Good idea, that would be more compact, yes.
- Arnaldo
On 2015/7/7 20:33, Namhyung Kim wrote:
> Hi,
>
> On Tue, Jul 7, 2015 at 12:38 PM, Wang Nan <[email protected]> wrote:
>> This patch allows passing perf's own PID to '--filter' by using
>> '$PERFPID'. This should be useful when system-widely capturing
>> tracepoints events.
>>
>> Before this patch, when doing something like:
>>
>> # perf record -a -e syscalls:sys_enter_write <cmd>
>>
>> One could easily get result like this:
>>
>> # perf report --stdio
>> ...
>> # Overhead Command Shared Object Symbol
>> # ........ ....... .................. ....................
>> #
>> 99.99% perf libpthread-2.18.so [.] __write_nocancel
>> 0.01% ls libc-2.18.so [.] write
>> 0.01% sshd libc-2.18.so [.] write
>> ...
>>
>> Where most events are generated by perf itself.
>>
>> A shell trick can be done to filter perf itself out:
>>
>> # cat << EOF > ./tmp
>> > #!/bin/sh
>> > exec perf record -e ... --filter="common_pid != \$\$" -a sleep 10
>> > EOF
>> # chmod a+x ./tmp
>> # ./tmp
>>
>> However, doing so is user unfriendly.
>>
>> This patch introduces '$PERFPID' placeholder to perf's filter. Now
>> user is allowed to do the above work with:
>>
>> # perf record -e ... --filter='common_pid != $PERFPID' -a sleep 10
> Instead, what about adding an option to do the same thing, like
> --exclude-perf or something?
I thought this idea. Please see one of my previous email:
http://lkml.kernel.org/r/[email protected]

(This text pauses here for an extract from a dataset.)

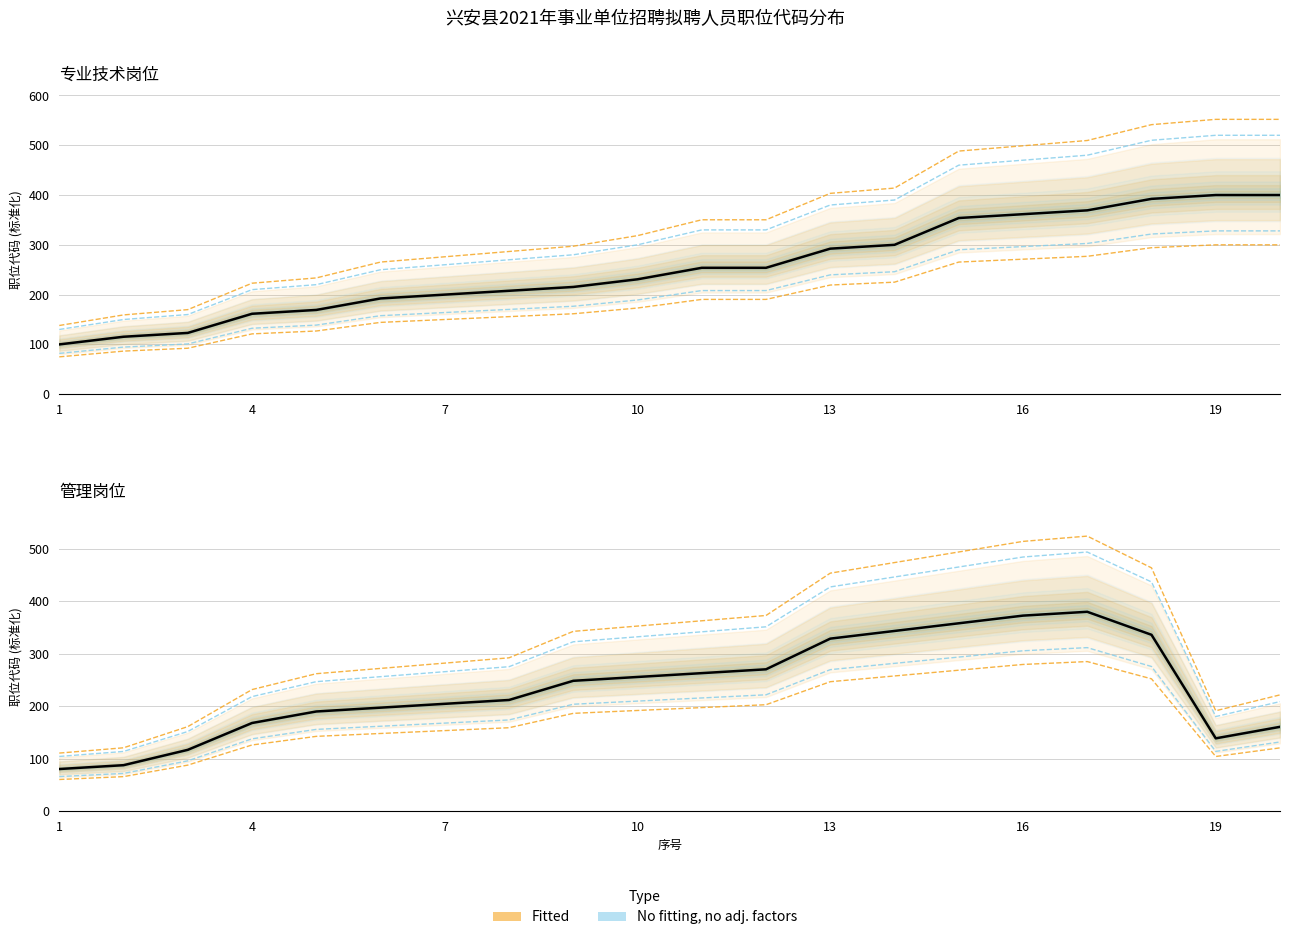

List the labels in order of 管理岗位 value, largest first.

17, 16, 15, 14, 18, 13, 12, 11, 10, 9, 8, 7, 6, 5, 4, 20, 19, 3, 2, 1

This patch gives user full control of their filters. They can create
filters like 'common_pid == $PERFPID' to profile perf itself, or use it
in some complex expressions.
But if most of you like adding new option, I can post a v3 with
'--exclude-perf' added. Yes, the code of it can be much simpler than
this patch.
> Thanks,
> Namhyung
>
>
>> This patch adds the variable replacement code to perf_evsel__apply_filter(),
>> before PERF_EVENT_IOC_SET_FILTER ioctl, so not only 'perf record', all
>> subcommands which uses filter can utilize $PERFPID.
>>
>> Andi Kleen sent a similar patch at 2014, but wasn't applied, the
>> reason is not clear.
>>
>> Signed-off-by: Wang Nan <[email protected]>
Em Tue, Jul 07, 2015 at 10:19:12PM +0800, Wangnan (F) escreveu:
>
>
> On 2015/7/7 20:33, Namhyung Kim wrote:
> >Hi,
> >
> >On Tue, Jul 7, 2015 at 12:38 PM, Wang Nan <[email protected]> wrote:
> >>This patch allows passing perf's own PID to '--filter' by using
> >>'$PERFPID'. This should be useful when system-widely capturing
> >>tracepoints events.
> >>
> >>Before this patch, when doing something like:
> >>
> >> # perf record -a -e syscalls:sys_enter_write <cmd>
> >>
> >>One could easily get result like this:
> >>
> >> # perf report --stdio
> >> ...
> >> # Overhead Command Shared Object Symbol
> >> # ........ ....... .................. ....................
> >> #
> >> 99.99% perf libpthread-2.18.so [.] __write_nocancel
> >> 0.01% ls libc-2.18.so [.] write
> >> 0.01% sshd libc-2.18.so [.] write
> >> ...
> >>
> >>Where most events are generated by perf itself.
> >>
> >>A shell trick can be done to filter perf itself out:
> >>
> >> # cat << EOF > ./tmp
> >> > #!/bin/sh
> >> > exec perf record -e ... --filter="common_pid != \$\$" -a sleep 10
> >> > EOF
> >> # chmod a+x ./tmp
> >> # ./tmp
> >>
> >>However, doing so is user unfriendly.
> >>
> >>This patch introduces '$PERFPID' placeholder to perf's filter. Now
> >>user is allowed to do the above work with:
> >>
> >> # perf record -e ... --filter='common_pid != $PERFPID' -a sleep 10
> >Instead, what about adding an option to do the same thing, like
> >--exclude-perf or something?
>
> I thought this idea. Please see one of my previous email:
>
> http://lkml.kernel.org/r/[email protected]
>
> This patch gives user full control of their filters. They can create filters
> like 'common_pid == $PERFPID' to profile perf itself, or use it in some
> complex expressions.
>
> But if most of you like adding new option, I can post a v3 with
> '--exclude-perf' added. Yes, the code of it can be much simpler than this
> patch.
One other thing I thought is that the current way to apply --filter is
per tracepoint, i.e. parse_filter() goes on being called as we go on
parsing the command line and then it gets applied to the last --event
parsed, so if we want to apply the same filter to all tracepoints in a
more complex command line, then we must use that expression in each
tracepoint, no?
That provides more flexibility, as does being able to ask for some
specific tracepoint to be recorded only for the perf tool itself, and
for some specific tracepoint at that.
So it seems that for the problem you have at hand, i.e. exclude the perf
tool from all tracepoints in the command line, --exclude-perf seems more
compact, but since you already wrote the other patch to support
$PERF_PID, probably we should apply both?
- Arnaldo